Pure Storage gives tips for current and future security vulnerabilities
The Log4j vulnerability, described by experts as the “biggest security vulnerability of all time”, has shaken the cloud community – what we can learn from it
In December, a critical zero-day vulnerability was reported in the popular Log4j framework. Jen Easterly, Director of the Cybersecurity and Infrastructure Security Agency (CISA), described this as “the most serious security vulnerability I have seen in my decades-long career” due to the ubiquitous use of Log4j.
This is not an exaggeration. Log4j runs on an estimated three billion devices. Public cloud providers, major software vendors, and private and public sector companies are all affected on a large scale. What can companies learn from this event? Pure Storage says: With consistent system hygiene and a ready-to-use patch program, companies can certainly prepare for an event of this magnitude.
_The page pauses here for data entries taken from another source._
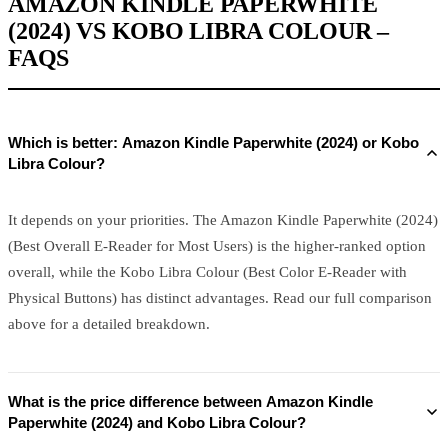
AMAZON KINDLE PAPERWHITE
(2024) VS KOBO LIBRA COLOUR –
FAQS
Which is better: Amazon Kindle Paperwhite (2024) or Kobo
Libra Colour?
It depends on your priorities. The Amazon Kindle Paperwhite (2024)
(Best Overall E-Reader for Most Users) is the higher-ranked option
overall, while the Kobo Libra Colour (Best Color E-Reader with
Physical Buttons) has distinct advantages. Read our full comparison
above for a detailed breakdown.
What is the price difference between Amazon Kindle
Paperwhite (2024) and Kobo Libra Colour?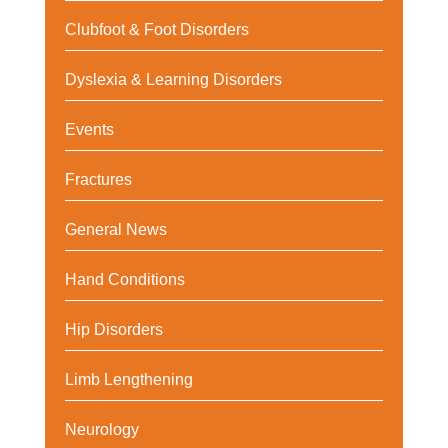
Clubfoot & Foot Disorders
Dyslexia & Learning Disorders
Events
Fractures
General News
Hand Conditions
Hip Disorders
Limb Lengthening
Neurology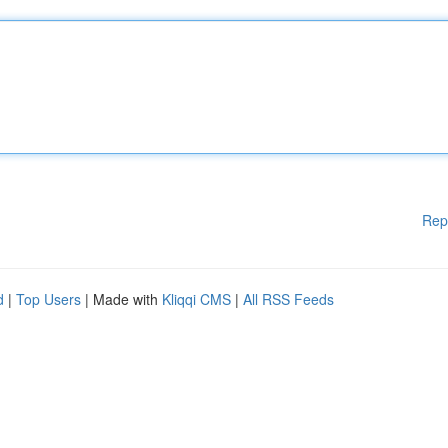
Rep
d
|
Top Users
| Made with
Kliqqi CMS
|
All RSS Feeds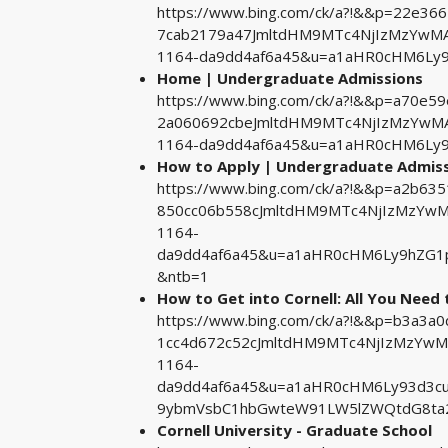
https://www.bing.com/ck/a?!&&p=22e3
7cab2179a47JmltdHM9MTc4NjIzMzYwMA&
1164-da9dd4af6a45&u=a1aHR0cHM6Ly
Home | Undergraduate Admissions
https://www.bing.com/ck/a?!&&p=a70e
2a060692cbeJmltdHM9MTc4NjIzMzYwMA&
1164-da9dd4af6a45&u=a1aHR0cHM6Ly
How to Apply | Undergraduate Admis
https://www.bing.com/ck/a?!&&p=a2b6
850cc06b558cJmltdHM9MTc4NjIzMzYwMA
1164-
da9dd4af6a45&u=a1aHR0cHM6Ly9hZG1
&ntb=1
How to Get into Cornell: All You Need
https://www.bing.com/ck/a?!&&p=b3a3
1cc4d672c52cJmltdHM9MTc4NjIzMzYwMA
1164-
da9dd4af6a45&u=a1aHR0cHM6Ly93d3cu
9ybmVsbC1hbGwteW91LW5lZWQtdG8ta
Cornell University - Graduate School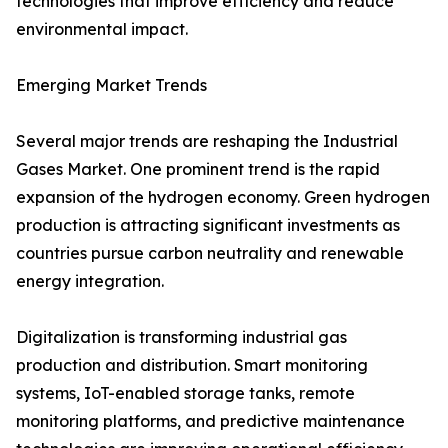
technologies that improve efficiency and reduce
environmental impact.
Emerging Market Trends
Several major trends are reshaping the Industrial
Gases Market. One prominent trend is the rapid
expansion of the hydrogen economy. Green hydrogen
production is attracting significant investments as
countries pursue carbon neutrality and renewable
energy integration.
Digitalization is transforming industrial gas
production and distribution. Smart monitoring
systems, IoT-enabled storage tanks, remote
monitoring platforms, and predictive maintenance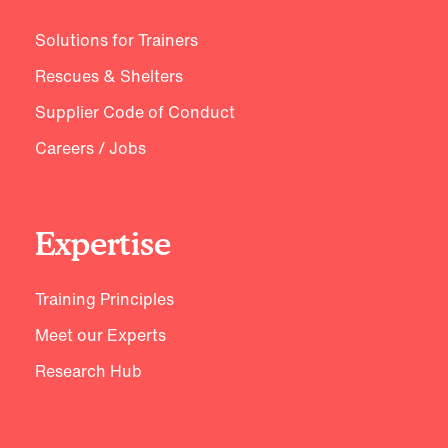
Solutions for Trainers
Rescues & Shelters
Supplier Code of Conduct
Careers / Jobs
Expertise
Training Principles
Meet our Experts
Research Hub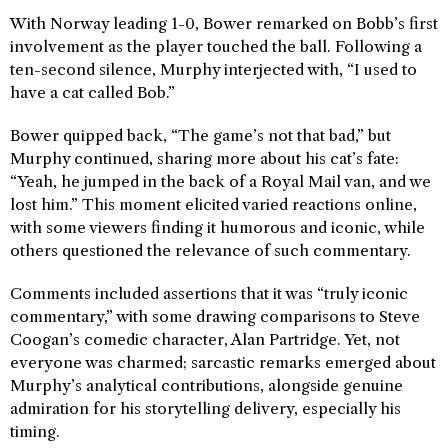
With Norway leading 1-0, Bower remarked on Bobb’s first
involvement as the player touched the ball. Following a
ten-second silence, Murphy interjected with, “I used to
have a cat called Bob.”
Bower quipped back, “The game’s not that bad,” but
Murphy continued, sharing more about his cat’s fate:
“Yeah, he jumped in the back of a Royal Mail van, and we
lost him.” This moment elicited varied reactions online,
with some viewers finding it humorous and iconic, while
others questioned the relevance of such commentary.
Comments included assertions that it was “truly iconic
commentary,” with some drawing comparisons to Steve
Coogan’s comedic character, Alan Partridge. Yet, not
everyone was charmed; sarcastic remarks emerged about
Murphy’s analytical contributions, alongside genuine
admiration for his storytelling delivery, especially his
timing.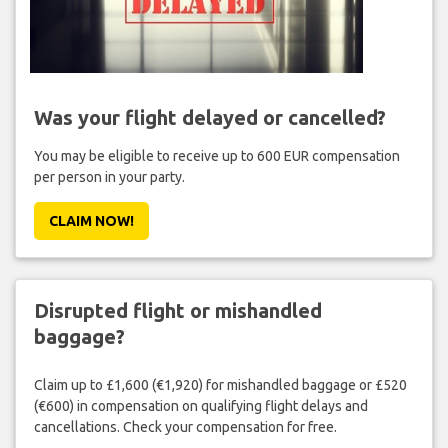
Was your flight delayed or cancelled?
You may be eligible to receive up to 600 EUR compensation
per person in your party.
CLAIM NOW!
Disrupted flight or mishandled
baggage?
Claim up to £1,600 (€1,920) for mishandled baggage or £520
(€600) in compensation on qualifying flight delays and
cancellations. Check your compensation for free.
The race for updates and patches (and the risks of not updating)
The convenience and availability of this open source code (which developers can use instead of creating a new logging module every time) also means that the vulnerability is widespread. Experts say that the number of services and sites to which it is connected makes it the biggest vulnerability of all time.
Cybersecurity experts in large and small companies had to work over the holidays to fix the code in all instances connected to the Internet. The developers worked day and night to find vulnerabilities, backdoors or malicious code and will probably take further steps to fix the problems in the coming weeks.
An update with a patch has been released in the meantime, but the lesson is that too many companies have been surprised without a plan. Those who are not able to patch quickly will have to face serious consequences, and the private sector will have to face consequences if it does not update its systems. In the US, the CISA has set a deadline for civil federal authorities to update. This is an unprecedented level of surveillance, and everyone needs to be prepared for it in case this becomes the norm.
Maintain better security and data hygiene with a patching program
In the event that something similar is repeated, in the opinion of Pure Storage, some measures are important to be prepared:
Practicing hardening of the safety position
Regardless of whether there is a specific problem that the environment needs to be protected from, companies should apply the best practices to improve the security situation.
- Limiting the management interfaces to a set of trusted networks.
- An additional hardening of the security situation can be achieved by restricting all access to the control level via a jump box (Bastion Host) and outgoing Internet access to trusted destinations. Pure Storage strongly recommends the generally accepted best practice of severely restricting, if not completely blocking, Internet access to administrative login interfaces, including connections via SSH, TLS, remote consoles and remote desktop mechanisms.
- Closely monitor the array for abnormal or unexpected workload/IO spikes or workloads as a leading indicator.
- Enabling edge detection/protection mechanisms in the firewall/IDS/IPS systems to detect anomalous access or traffic patterns.
- Implement consistent system hygiene: This is the most important aspect of any safety program. Data and system hygiene are part of the collective processes that ensure that data is clean, deduplicated, organized and correct.
- Have a communication plan ready: The article A 6-Point Plan for the ‘During’ of a Data Breach describes in detail how socj can prepare external communications to customers, the media and supervisory authorities.
Ensure that all systems can be patched in a timely manner
Some general guidelines for schedules might be as follows:
- 24 Hours for critical vulnerabilities
- One to three days for high susceptibility
- One to two weeks at moderate risk
- Two to four weeks for low-risk vulnerabilities
Quick-to-deploy patch team
It is imperative to have a team ready to quickly detect the vulnerability, create and test the patch before it is made available. It makes sense to set up an operations team that focuses specifically on the provision of critical patches. If the company creates a lot of code, it should involve developers who can create software patches.
Keep up to date with the open source code used
If companies use the code of others, those responsible should set up a program to monitor the open source code so that they know as precisely as possible which versions they are using and where.
Overview of whether and which open source code and which systems the suppliers use and where and how they are used by the products
Open source code is widely used, but disruptions that cannot be controlled or fixed can lead to interruptions in the code supply chain. It is also important to have a backup and recovery plan for critical systems that depend on third-party systems. For example, if a public cloud instance goes down, IT professionals should be prepared to bring critical systems back up and running via a co-location or private cloud environment if they can.
Updating the systems of all users to the latest versions
The updating of systems and the continuous training and further education of employees, customers and partners is always important. During a security breach, it is important to be particularly vigilant against phishing attacks. This is one of the most common methods that hackers use to gain access to the system if there is a known vulnerability.